BYOD is a common method for executives and employees to access sensitive business data on their personal tablets, laptop computers and smart phones. Nearly nine out of ten companies in Australia had actually given a number of their senior IT staff member’s access to vital business information by means of their own BYOD devices, and 57% asserted that they had actually supplied it to at least 80% of their leadership, exposed by a ZDNet Survey. With less privileged personnel and those that were new the numbers supplied BYOD access was still up at 64%. These employees were not given access to financial details though.

With the number of BYOD devices growing, a lot of organizations have not executed the right endpoint management strategies to make their increasing mobile workflows secure. Almost 50% of the respondents said that their organizations had no BYOD policies, and just 17% confirmed that their practices were ISO 27001 certified.

Safe BYOD Is Most likely At Most Risk From Passwords

Those organizations that had actually taken steps to secure BYOD the application of password and acceptable use policies were the most common. However passwords may represent a critical and distinct vulnerability in the application of BYOD, because users frequently utilize the exact same passwords once again and they are not complex enough. While companies that have a BYOD policy will certainly increase the danger of a hacker attack, there might be an even higher threat which is internal said previous Federal Trade Commission executive Paul Luehr, in an interview with CIO Magazine’s Tom Kaneshige.

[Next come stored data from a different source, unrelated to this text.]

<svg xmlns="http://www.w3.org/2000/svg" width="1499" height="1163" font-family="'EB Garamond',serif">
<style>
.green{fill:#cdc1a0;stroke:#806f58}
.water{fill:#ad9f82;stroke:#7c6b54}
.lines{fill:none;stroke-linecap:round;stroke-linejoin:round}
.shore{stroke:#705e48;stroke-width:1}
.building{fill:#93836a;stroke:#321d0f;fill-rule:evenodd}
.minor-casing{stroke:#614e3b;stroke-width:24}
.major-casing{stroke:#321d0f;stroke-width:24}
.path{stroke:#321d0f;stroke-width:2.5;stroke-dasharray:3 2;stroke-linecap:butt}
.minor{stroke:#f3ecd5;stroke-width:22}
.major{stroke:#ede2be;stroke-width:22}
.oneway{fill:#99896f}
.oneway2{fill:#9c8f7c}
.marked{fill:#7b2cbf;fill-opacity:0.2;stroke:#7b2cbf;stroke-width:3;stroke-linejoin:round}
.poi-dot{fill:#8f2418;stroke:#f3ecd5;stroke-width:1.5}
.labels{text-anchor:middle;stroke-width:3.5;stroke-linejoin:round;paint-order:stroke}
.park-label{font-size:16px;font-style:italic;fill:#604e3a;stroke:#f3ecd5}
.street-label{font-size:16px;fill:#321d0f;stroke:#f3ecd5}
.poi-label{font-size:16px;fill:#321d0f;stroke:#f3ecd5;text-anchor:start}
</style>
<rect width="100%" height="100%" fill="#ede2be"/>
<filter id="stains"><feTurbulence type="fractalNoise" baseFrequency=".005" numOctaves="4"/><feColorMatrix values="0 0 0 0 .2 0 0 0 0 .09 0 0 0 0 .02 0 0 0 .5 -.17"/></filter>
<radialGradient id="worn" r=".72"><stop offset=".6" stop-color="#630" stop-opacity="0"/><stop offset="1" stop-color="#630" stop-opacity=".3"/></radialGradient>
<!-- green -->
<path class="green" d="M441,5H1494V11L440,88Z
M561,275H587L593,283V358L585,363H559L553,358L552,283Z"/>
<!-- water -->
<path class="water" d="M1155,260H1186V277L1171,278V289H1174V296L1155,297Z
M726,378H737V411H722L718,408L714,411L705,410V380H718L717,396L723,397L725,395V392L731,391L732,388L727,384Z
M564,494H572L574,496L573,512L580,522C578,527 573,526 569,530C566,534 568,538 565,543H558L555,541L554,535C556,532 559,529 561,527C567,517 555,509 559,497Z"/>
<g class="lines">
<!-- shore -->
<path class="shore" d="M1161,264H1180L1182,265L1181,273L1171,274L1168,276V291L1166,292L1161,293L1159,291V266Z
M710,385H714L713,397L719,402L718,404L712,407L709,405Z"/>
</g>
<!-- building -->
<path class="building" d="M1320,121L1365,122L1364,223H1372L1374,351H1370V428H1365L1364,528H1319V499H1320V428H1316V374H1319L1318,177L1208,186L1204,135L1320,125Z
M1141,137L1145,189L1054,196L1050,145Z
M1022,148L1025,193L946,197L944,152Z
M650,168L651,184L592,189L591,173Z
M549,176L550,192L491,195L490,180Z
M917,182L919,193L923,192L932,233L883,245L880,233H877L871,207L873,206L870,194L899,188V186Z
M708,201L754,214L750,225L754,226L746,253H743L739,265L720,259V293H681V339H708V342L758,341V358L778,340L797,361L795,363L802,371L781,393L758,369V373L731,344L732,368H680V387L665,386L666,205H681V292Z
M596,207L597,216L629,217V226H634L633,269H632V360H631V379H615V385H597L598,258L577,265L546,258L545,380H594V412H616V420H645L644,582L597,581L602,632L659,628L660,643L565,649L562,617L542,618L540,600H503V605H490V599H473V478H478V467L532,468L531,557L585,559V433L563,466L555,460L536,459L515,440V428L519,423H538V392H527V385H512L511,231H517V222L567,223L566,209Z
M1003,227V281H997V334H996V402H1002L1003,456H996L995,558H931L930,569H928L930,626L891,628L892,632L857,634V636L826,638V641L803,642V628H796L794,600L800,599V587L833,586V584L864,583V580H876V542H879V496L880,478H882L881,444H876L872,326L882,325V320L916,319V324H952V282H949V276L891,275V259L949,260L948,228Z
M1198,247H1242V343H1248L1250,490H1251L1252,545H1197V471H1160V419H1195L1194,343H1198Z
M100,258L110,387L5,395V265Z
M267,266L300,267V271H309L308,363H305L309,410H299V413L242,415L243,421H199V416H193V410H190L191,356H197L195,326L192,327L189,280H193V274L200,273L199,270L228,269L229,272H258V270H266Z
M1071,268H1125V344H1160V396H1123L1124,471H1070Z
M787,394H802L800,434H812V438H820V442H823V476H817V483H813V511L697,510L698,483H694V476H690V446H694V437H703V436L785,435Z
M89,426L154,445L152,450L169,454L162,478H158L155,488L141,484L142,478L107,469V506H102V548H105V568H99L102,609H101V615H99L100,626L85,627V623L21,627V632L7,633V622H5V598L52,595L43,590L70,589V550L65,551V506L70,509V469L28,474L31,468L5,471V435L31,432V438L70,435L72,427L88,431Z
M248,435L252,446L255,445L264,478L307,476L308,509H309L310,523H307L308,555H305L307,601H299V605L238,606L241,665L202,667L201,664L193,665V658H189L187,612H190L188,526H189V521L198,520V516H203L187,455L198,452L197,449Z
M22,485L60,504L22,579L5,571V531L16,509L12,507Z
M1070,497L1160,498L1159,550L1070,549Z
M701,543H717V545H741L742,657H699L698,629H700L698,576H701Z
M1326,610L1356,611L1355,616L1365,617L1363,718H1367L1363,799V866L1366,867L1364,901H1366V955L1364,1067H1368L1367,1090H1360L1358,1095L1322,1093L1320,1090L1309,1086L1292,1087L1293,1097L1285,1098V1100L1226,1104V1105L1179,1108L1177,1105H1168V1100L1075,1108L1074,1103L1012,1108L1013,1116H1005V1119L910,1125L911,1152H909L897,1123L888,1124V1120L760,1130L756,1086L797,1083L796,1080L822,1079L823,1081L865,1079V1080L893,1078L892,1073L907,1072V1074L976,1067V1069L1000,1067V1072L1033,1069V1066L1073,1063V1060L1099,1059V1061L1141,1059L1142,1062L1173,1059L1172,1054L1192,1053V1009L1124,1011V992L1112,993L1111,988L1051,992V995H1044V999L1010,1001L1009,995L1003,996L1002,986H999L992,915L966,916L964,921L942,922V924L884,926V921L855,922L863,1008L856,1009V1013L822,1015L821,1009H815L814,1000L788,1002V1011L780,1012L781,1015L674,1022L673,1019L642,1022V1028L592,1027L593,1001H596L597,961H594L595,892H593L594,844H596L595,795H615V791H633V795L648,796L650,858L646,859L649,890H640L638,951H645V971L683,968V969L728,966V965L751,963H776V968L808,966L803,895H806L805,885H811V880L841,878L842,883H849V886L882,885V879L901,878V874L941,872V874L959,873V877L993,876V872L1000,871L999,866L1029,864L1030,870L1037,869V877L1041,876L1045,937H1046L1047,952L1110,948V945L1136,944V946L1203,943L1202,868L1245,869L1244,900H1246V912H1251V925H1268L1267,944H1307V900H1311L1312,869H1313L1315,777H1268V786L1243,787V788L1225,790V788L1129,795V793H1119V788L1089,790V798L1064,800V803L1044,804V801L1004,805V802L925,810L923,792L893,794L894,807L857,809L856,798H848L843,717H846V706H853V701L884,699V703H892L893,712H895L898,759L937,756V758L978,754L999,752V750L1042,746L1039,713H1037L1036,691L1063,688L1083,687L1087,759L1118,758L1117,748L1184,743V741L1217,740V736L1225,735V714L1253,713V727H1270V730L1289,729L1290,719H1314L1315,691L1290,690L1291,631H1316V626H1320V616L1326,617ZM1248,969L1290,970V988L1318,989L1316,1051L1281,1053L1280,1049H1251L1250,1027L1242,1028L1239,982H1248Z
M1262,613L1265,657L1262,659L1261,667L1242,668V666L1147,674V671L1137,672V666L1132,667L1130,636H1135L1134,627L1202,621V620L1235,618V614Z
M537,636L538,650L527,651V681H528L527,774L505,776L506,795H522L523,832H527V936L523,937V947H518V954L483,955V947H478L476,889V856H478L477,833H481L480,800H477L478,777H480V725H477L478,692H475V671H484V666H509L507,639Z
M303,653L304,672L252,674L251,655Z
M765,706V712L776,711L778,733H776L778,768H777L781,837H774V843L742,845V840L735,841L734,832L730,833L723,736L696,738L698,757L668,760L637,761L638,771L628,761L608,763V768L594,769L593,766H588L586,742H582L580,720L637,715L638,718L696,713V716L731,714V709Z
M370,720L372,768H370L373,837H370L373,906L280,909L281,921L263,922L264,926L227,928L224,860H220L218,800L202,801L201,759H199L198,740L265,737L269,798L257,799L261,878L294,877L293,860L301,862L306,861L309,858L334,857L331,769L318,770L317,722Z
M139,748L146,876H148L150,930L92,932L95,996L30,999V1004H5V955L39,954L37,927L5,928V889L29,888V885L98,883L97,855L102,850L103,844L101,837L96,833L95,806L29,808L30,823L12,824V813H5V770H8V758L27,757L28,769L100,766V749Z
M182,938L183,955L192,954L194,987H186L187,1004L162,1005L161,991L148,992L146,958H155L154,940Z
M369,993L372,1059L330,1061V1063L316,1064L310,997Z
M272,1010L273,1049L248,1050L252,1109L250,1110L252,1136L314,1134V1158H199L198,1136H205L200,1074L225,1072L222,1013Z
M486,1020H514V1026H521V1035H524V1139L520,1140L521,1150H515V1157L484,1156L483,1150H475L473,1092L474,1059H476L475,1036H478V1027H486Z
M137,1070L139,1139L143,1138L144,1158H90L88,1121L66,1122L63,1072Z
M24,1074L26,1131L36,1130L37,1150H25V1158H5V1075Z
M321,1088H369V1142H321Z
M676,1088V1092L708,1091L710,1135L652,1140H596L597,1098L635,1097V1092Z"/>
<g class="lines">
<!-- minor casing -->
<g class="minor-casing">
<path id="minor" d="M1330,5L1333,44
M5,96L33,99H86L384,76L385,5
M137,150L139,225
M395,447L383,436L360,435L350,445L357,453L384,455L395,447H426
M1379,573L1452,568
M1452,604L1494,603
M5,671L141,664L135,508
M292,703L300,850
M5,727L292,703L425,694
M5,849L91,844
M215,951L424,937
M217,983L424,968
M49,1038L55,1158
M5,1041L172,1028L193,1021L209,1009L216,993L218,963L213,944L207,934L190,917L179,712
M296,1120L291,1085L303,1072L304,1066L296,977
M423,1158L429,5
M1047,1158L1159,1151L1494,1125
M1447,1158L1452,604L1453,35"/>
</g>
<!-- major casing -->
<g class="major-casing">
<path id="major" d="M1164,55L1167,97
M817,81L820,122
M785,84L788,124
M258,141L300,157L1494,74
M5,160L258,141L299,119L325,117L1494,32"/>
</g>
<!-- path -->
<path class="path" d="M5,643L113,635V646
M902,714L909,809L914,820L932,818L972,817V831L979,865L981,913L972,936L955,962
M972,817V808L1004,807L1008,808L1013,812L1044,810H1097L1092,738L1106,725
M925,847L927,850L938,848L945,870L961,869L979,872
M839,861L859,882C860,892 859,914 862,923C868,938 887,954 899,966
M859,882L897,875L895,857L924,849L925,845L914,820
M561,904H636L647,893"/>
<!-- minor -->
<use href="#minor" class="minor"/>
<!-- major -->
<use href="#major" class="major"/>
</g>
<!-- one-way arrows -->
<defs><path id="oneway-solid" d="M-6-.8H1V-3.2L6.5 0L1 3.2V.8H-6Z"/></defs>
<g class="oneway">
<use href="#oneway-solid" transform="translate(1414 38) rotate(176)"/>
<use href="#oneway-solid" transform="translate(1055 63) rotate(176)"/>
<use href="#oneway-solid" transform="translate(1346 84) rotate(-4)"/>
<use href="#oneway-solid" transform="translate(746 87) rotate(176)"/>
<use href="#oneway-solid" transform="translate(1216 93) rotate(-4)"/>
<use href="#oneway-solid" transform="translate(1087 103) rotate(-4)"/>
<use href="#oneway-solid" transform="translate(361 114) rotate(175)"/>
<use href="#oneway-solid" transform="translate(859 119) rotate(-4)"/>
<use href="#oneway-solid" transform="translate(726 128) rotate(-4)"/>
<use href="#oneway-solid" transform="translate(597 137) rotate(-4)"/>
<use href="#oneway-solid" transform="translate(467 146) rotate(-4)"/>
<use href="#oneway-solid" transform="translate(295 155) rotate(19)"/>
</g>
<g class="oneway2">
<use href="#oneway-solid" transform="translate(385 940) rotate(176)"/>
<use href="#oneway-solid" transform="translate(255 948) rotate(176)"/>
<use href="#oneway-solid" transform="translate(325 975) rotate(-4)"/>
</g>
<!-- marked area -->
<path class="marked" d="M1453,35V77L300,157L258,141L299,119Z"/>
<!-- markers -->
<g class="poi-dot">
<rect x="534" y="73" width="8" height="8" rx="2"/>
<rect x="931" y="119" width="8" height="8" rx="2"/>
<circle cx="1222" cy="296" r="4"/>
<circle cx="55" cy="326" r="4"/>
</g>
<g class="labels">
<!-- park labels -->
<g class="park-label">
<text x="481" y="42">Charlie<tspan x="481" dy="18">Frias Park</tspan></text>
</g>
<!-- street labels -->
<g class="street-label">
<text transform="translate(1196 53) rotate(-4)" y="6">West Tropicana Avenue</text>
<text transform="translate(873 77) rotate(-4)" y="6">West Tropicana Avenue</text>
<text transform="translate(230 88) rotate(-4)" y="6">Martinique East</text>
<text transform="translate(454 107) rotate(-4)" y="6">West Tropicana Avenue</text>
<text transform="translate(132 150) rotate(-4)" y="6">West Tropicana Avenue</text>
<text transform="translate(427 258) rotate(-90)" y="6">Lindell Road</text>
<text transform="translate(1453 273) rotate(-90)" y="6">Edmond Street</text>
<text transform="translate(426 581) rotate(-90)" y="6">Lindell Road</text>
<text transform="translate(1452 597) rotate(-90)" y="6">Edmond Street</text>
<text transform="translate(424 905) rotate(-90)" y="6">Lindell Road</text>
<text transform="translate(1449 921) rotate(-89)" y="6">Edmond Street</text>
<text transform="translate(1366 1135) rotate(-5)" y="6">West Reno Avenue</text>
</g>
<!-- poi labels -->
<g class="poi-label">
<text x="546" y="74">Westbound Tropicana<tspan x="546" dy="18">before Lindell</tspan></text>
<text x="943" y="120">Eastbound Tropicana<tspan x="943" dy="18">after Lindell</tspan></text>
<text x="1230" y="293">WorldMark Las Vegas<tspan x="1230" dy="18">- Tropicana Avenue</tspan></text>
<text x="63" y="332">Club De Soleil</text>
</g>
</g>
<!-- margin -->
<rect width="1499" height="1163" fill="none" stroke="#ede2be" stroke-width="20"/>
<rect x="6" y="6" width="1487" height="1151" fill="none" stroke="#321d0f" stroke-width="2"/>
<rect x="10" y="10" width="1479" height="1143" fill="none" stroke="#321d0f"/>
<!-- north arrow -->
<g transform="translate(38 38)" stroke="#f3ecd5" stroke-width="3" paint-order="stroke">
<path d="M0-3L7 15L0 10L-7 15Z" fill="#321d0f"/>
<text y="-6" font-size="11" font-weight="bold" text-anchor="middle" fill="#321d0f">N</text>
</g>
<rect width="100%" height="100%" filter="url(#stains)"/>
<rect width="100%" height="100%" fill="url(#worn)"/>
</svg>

Luehr told Kaneshige “the most common method BYOD policies impact data security and breaches is in the cross-pollination of passwords.” “An individual is most likely utilizing the same or extremely comparable password as the one they use on their home devices.”

Luehr noted that prime threats for companies that allow BYOD are disgruntled employees who will typically leak crucial data once they have actually been let go, are prime threats for companies that have actually allowed BYOD. Because of BYOD the distinction between work and home is disappearing, and risky behavior such as utilizing social networks on business networks is being practiced by some staff members, and this can be a prelude to eventually sharing delicate info either wilfully or thoughtlessly utilizing cloud services. The performance gains that are made with BYOD need to be preserved with the implementation of comprehensive endpoint security.